Cameroon and Liberia boost GBIF Africa membership to 20 countries

Two new participating countries enter, linked to involvement in the European Union-funded Biodiversity Information for Development programme

Lepidothyris-fernandi-iNat-1890704049
Fire skink (Lepidothyris fernandi), Buea, Cameroon. The native range of this tropical lizard extends throughout West and west Central Africa, including both Liberia and Cameroon. Photo by Lennart Hud via iNaturalist research-grade observations, licensed under CC BY-NC 4.0.

The governments of Cameroon and Liberia have joined GBIF through signature of the Memorandum of Understanding (MoU), as Associate and Voting Participants respectively.

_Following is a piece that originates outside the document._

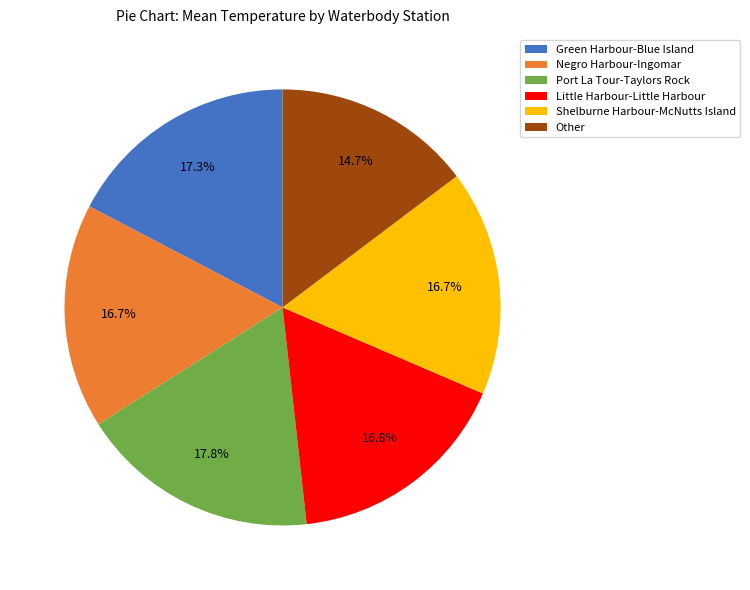

Combined, do Green Harbour-Blue Island and Little Harbour-Little Harbour account for over 50%?

No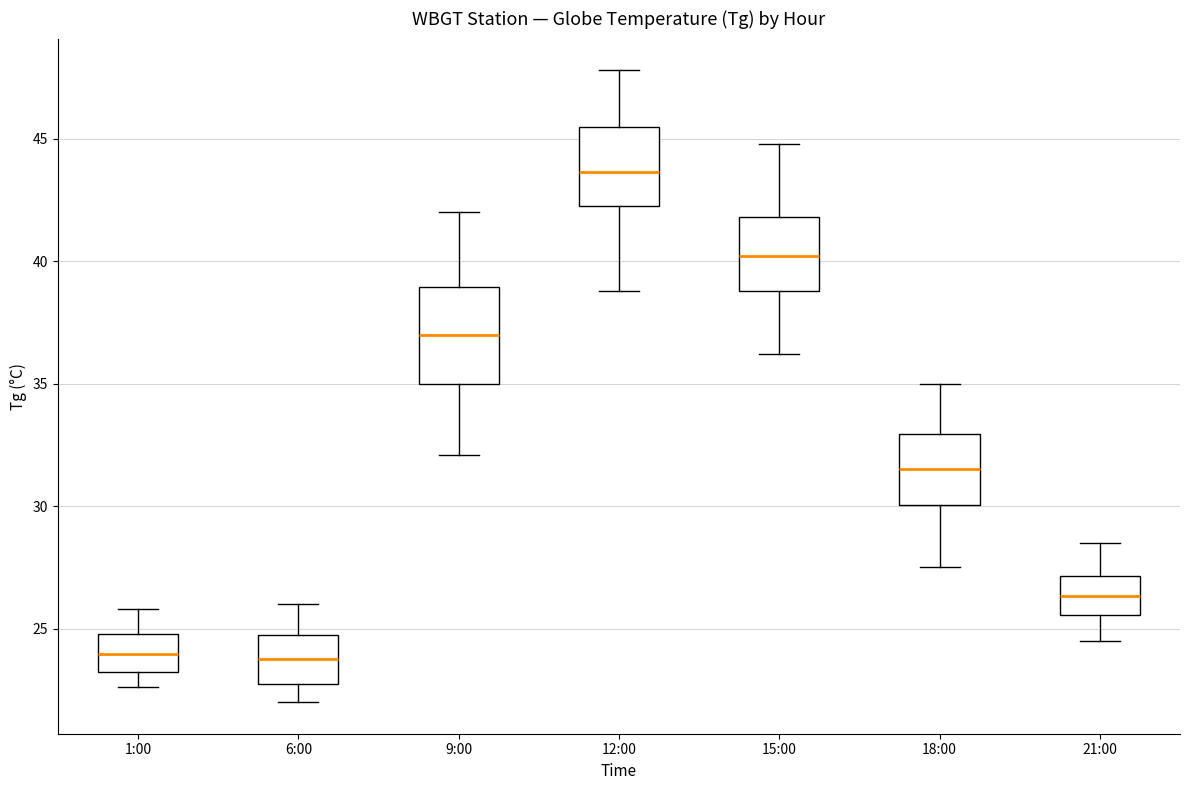

Comparing the boxes themselves (not the whiskers), which one is the tallest?

9:00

Institutions in both countries have led projects on data mobilization and building of national biodiversity information networks under the European Union-funded Biodiversity Information for Development, or BID programme. This initiative has helped bring several new countries and organizations into the GBIF network as formal participants—along with dozens more as data publishing institutions—from BID's 'ACP' target regions of sub-Saharan Africa, the Caribbean and the Pacific.

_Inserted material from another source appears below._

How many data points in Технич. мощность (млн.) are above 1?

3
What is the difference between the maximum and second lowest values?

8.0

With the addition of Cameroon and Liberia, 20 African countries now formally participate in GBIF's intergovernmental network, making Africa the second largest region in terms of country membership, just behind the European region's 21 national participants. Several more African countries are currently discussing GBIF participation.

"Increased membership in Africa has the potential to expand our stakeholder national and regional networks while boosting GBIF's impact throughout this megadiverse continent," said Fatima Parker-Allie of SANBI, GBIF node manager for South Africa, and African regional representative on GBIF's Nodes Steering Group. "GBIF's African nodes provide important open science research infrastructures, not just for mobilizing data and filling knowledge gaps around issues of global change and the bioeconomy, but also for the more strategic role of supporting key international initiatives like the UN Sustainable Development Goals, the Convention on Biological Diversity and the Intergovernmental Platform on Biodiversity and Ecosystem Services."

In Cameroon, the GBIF MoU was signed by the Minister of Environment, Nature Protection and Sustainable Development, Pierre Hele. Institutions based in the country are involved in four projects funded through the BID programme:

In Liberia, the MoU was signed by the managing director of the Forestry Development Authority, Mike Doryen. The decision to join GBIF as a Voting Participant (national members making a GDP-indexed financial contribution) was made in connection with a small BID grant on building capacity for biodiversity data mobilization and conservation in Liberia, led by the University of Liberia in collaboration with the Forestry Development Authority, Flora and Fauna of Liberia, and the University of Kansas, United States.